There are a number of similarities between the two small economies, particularly with both countries marketing themselves as regional financial centres.

Most Latvians are unenthusiastic about swapping the lats for the euro, but the government and the central bank strongly support the move.

They say it will attract foreign investment and lower interest rates.

Latvia has also been encouraged by the positive performance of neighbouring Estonia, which joined the currency club in 2011.

However, Alf Vanags, Director of the Baltic International Centre for Economic Policy Studies, says that even if most Latvians are against the euro, the government does not have the option of backing out.

“The Bank of Latvia is ruled by a governor, who is religious about the euro,” he says.

In addition, eurozone entry has guided many of Latvia’s economic policies over the past years, including tough austerity measures. “If the government says that it’s not a good idea after all, people will ask, why all this pain?”

In a recent interview with Euronews, Latvian Prime Minister Valdis Dombrovskis came out in strong defense of the euro currency.

“I would not say that this [current crisis] is a euro-crisis; it is not a crisis of the euro as a currency. If you look at the euro as a currency, it is stable, like the US dollar or the Japanese yen or other global currencies…[In reality, this crisis] is a financial and economical crisis in certain eurozone countries.”

 

Cyprus spillover?

But is there any chance that what happened in Cyprus could happen to Latvia?

Financial news service Bloomberg reports that financial services constitute 40 per cent of the Cypriot gross domestic product (GDP) compared with around 3-3.5 per cent in Latvia.

The Reuters news agency also reports that Cypriot bank assets were eight times the island’s GDP; in Latvia that figure is ‘only’ 130 per cent. However, about half of all deposits in Latvian banks are from non-residents.

However, in 2009 the Latvian government decided to give all non-EU citizens the right to a residence permit if they invested at least €144,150 in Latvia – a provision that is likely to conceal the real share of deposits held in Latvia by persons from outside the EU.

Regulations have been tightened up since 2008, when the mass withdrawal of foreign cash left Latvia without 40 per cent of its international reserves.

As a result, banks serving foreign clients are now required to invest their deposits in liquid assets.

Still, foreign deposits rose by a quarter from 2010 to 2012, bolstered by Russian and other Commonwealth of Independent State (CIS) investors moving their money from crisis-hit Cyprus to Latvia, a country that is not only nearer to Russia but Russian is also widely spoken there.

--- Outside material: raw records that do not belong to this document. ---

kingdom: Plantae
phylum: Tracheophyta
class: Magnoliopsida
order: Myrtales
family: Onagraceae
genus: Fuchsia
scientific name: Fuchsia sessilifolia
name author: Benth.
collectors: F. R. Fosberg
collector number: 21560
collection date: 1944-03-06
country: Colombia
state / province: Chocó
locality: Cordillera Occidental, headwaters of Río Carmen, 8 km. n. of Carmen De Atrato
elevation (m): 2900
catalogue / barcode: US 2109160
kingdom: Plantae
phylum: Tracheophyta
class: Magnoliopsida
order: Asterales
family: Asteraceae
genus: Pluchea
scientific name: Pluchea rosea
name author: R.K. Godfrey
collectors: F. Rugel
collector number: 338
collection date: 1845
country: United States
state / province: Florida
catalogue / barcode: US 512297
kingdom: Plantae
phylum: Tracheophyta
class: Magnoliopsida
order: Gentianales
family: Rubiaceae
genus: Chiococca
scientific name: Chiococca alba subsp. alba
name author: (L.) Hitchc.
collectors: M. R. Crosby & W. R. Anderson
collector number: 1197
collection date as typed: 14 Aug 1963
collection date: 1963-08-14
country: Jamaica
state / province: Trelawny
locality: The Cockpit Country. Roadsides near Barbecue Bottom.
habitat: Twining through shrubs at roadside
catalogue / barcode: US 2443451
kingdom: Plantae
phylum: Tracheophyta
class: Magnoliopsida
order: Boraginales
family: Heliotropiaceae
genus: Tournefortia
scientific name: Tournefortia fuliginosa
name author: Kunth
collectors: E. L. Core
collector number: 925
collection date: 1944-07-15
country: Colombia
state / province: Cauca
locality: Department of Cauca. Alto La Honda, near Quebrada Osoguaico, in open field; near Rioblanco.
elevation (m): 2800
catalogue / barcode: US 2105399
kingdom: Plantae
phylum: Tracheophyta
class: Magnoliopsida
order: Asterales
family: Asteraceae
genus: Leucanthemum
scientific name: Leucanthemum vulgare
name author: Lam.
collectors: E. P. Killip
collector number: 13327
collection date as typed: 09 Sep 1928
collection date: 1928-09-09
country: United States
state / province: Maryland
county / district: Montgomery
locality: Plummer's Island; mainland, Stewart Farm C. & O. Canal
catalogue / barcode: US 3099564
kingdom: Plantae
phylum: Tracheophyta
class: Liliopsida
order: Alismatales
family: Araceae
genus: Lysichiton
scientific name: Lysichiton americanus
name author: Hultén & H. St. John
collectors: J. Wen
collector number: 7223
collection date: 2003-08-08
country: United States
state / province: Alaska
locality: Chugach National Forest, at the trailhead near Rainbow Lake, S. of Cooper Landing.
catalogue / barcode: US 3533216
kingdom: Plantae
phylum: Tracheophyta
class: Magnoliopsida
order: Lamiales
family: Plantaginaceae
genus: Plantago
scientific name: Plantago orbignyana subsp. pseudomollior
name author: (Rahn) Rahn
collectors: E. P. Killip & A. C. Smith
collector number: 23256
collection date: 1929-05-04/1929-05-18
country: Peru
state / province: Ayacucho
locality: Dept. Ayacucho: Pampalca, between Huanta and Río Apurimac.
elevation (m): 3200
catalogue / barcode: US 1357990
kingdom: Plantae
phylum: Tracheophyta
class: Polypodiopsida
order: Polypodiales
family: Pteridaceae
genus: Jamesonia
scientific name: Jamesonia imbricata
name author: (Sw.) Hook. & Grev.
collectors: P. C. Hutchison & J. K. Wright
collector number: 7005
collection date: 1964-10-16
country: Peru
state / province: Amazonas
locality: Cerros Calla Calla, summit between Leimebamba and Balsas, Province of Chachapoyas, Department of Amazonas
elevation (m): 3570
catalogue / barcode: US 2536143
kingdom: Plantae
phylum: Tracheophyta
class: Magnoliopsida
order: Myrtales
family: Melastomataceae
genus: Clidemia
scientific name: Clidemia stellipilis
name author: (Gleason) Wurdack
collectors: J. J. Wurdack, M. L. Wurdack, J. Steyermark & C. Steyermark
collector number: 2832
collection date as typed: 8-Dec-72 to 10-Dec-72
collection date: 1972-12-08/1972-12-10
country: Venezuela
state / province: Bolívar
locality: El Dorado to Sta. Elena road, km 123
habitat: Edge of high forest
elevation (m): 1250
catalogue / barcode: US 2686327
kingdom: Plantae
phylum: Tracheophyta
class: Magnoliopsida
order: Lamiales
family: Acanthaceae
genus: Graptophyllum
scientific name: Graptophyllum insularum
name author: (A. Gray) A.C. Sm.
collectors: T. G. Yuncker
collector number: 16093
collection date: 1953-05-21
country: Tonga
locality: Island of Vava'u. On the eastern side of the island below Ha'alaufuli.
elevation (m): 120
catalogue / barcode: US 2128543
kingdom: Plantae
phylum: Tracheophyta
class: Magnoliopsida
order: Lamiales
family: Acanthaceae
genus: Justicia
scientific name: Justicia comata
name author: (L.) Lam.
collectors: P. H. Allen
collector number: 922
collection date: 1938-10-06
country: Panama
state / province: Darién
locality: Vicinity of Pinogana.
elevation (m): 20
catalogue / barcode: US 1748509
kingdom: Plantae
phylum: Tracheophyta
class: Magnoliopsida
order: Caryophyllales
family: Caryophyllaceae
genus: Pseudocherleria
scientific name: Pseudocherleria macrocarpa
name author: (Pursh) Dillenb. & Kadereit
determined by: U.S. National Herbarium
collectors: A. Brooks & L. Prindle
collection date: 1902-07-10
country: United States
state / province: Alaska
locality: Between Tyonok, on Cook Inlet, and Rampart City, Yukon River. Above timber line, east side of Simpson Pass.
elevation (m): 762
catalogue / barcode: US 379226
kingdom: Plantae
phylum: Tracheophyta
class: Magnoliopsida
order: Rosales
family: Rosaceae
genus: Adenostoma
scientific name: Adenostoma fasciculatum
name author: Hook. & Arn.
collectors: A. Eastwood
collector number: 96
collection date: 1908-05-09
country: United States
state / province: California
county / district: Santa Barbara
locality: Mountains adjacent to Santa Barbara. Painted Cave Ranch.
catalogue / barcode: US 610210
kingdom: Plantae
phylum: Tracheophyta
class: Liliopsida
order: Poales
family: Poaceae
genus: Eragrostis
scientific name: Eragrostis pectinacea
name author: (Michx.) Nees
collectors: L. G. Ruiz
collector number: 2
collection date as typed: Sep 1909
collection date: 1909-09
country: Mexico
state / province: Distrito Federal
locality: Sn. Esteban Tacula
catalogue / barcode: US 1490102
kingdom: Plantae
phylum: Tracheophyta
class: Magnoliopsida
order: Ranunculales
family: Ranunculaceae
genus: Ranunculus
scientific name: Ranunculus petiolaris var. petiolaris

Nevertheless, EU Business estimates that transferred funds from offshore accounts in Cyprus only constitute around ten per cent of non-resident accounts in Latvia.

 

Irrational fears

The Latvian economy quickly recovered from the shock of 2008, when unemployment jumped to 20 per cent, pushing many Latvians to seek jobs abroad.

To deal with the crisis, the government secured a seven billion euro loan from the IMF, which has now been repaid, although Latvia still owes money to the European Commission and various smaller lenders.

Latvia won praise for putting its economy back on track but failing banks were bailed out with public money, and government programmes, departments, civil service employment and salaries were drastically cut.

However, Vanags believes that resistance to eurozone entry is irrational – if Latvia was ever made to participate in a bailout, its contribution would not be a large burden, he says.

And whatever happens in the Eurozone, Latvia will be affected as the lats is currently pegged to the euro.

A bigger fear across Europe is Russia’s reaction to the losses imposed to its residents in Cyprus.

Russia is notorious for using trade for political goals. In 2009 it cut gas supplies to Ukraine following a political disagreement. It has been speculated that this time, Russia might freeze EU assets or heavily tax European companies in Russia.

And as pre-eurozone Latvia is under a magnifying glass, any instability could be dangerous – especially for ordinary workers.